Einde inhoudsopgave
Belasting fiscale beleggingsinstelling 2024
1 Inleiding
Geldend
Geldend vanaf 11-06-2024
- Bronpublicatie:
22-05-2024, Stcrt. 2024, 17312 (uitgifte: 10-06-2024, regelingnummer: 2024-11642)
- Inwerkingtreding
11-06-2024
- Bronpublicatie inwerkingtreding:
22-05-2024, Stcrt. 2024, 17312 (uitgifte: 10-06-2024, regelingnummer: 2024-11642)
- Vakgebied(en)
Dividendbelasting / Heffingswijze
Dividendbelasting / Voorwerp van belasting
Vennootschapsbelasting / Beleggingsinstelling
De Wet op de vennootschapsbelasting 1969 bevat twee bijzondere regelingen voor beleggingsinstellingen.
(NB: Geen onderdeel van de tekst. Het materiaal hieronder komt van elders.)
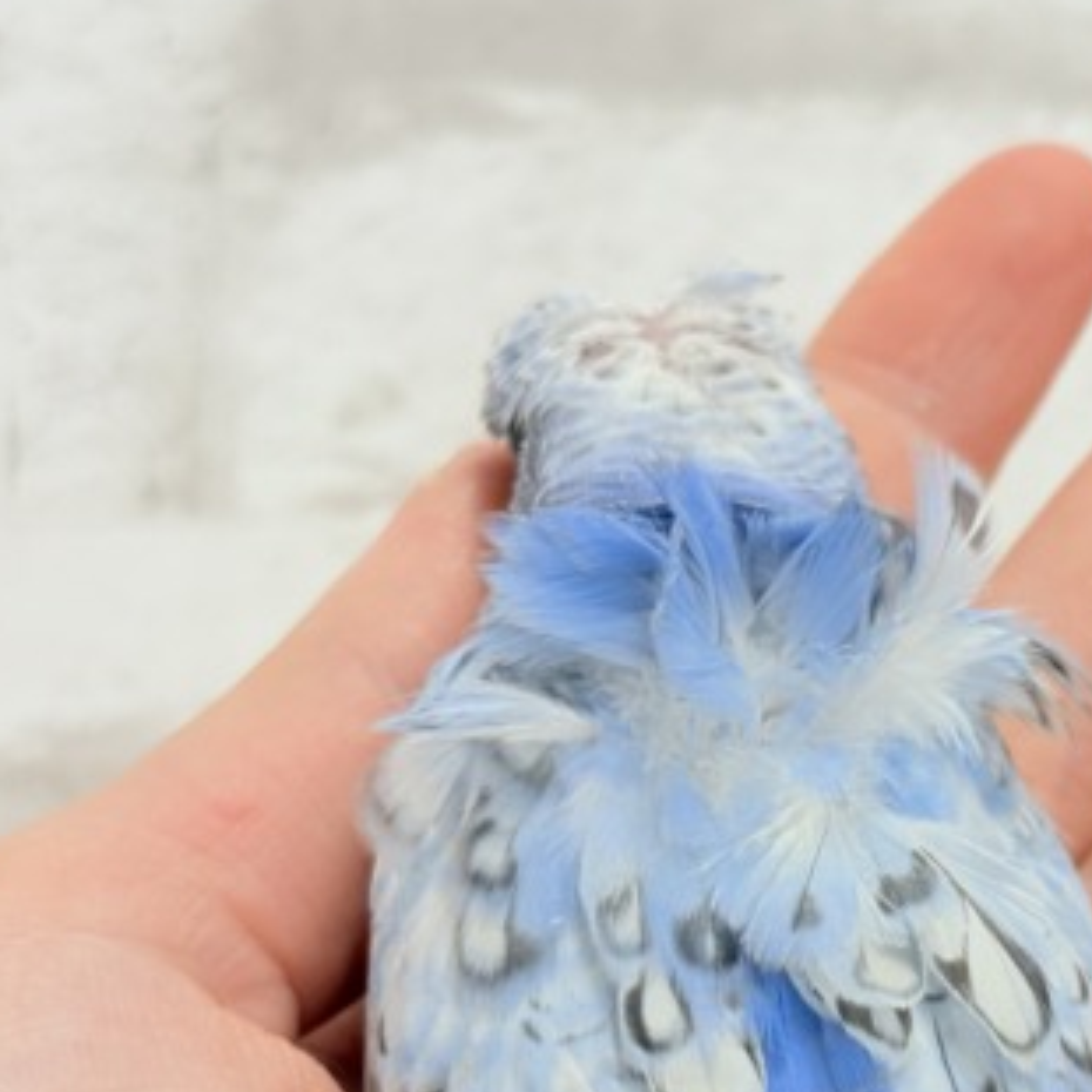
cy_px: 835
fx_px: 3391
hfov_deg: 18.0
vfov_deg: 18.2
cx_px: 969
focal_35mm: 95
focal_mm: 5.96
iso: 80
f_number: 1.6
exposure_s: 1/100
Deze zijn opgenomen in respectievelijk artikel 6a en artikel 28. Beide regelingen kennen verschillende vereisten en gevolgen. Artikel 6a geeft een volledige (subjectieve) vrijstelling en stelt vooral eisen op het gebied van de beleggingen. Artikel 28 biedt de mogelijkheid van een tarief van nul percent en stelt vooral eisen op het gebied van aandeelhouders en dividendpolitiek. Dit besluit bevat het beleid ten aanzien van de beleggingsinstelling die gebruik maakt van artikel 28 van de Wet op de vennootschapsbelasting 1969. Wat in het besluit wordt vermeld met betrekking tot naamloze en besloten vennootschapen en de aandelen in deze vennootschappen geldt op gelijke wijze voor fondsen voor gemene rekening en bewijzen van deelgerechtigdheid in deze fondsen, tenzij uitdrukkelijk anders vermeld. Alle in dit besluit opgenomen goedkeuringen zijn gebaseerd op de ministeriële afwijkingsbevoegdheid van artikel 28, vijfde lid, van de Wet op de vennootschapsbelasting 1969.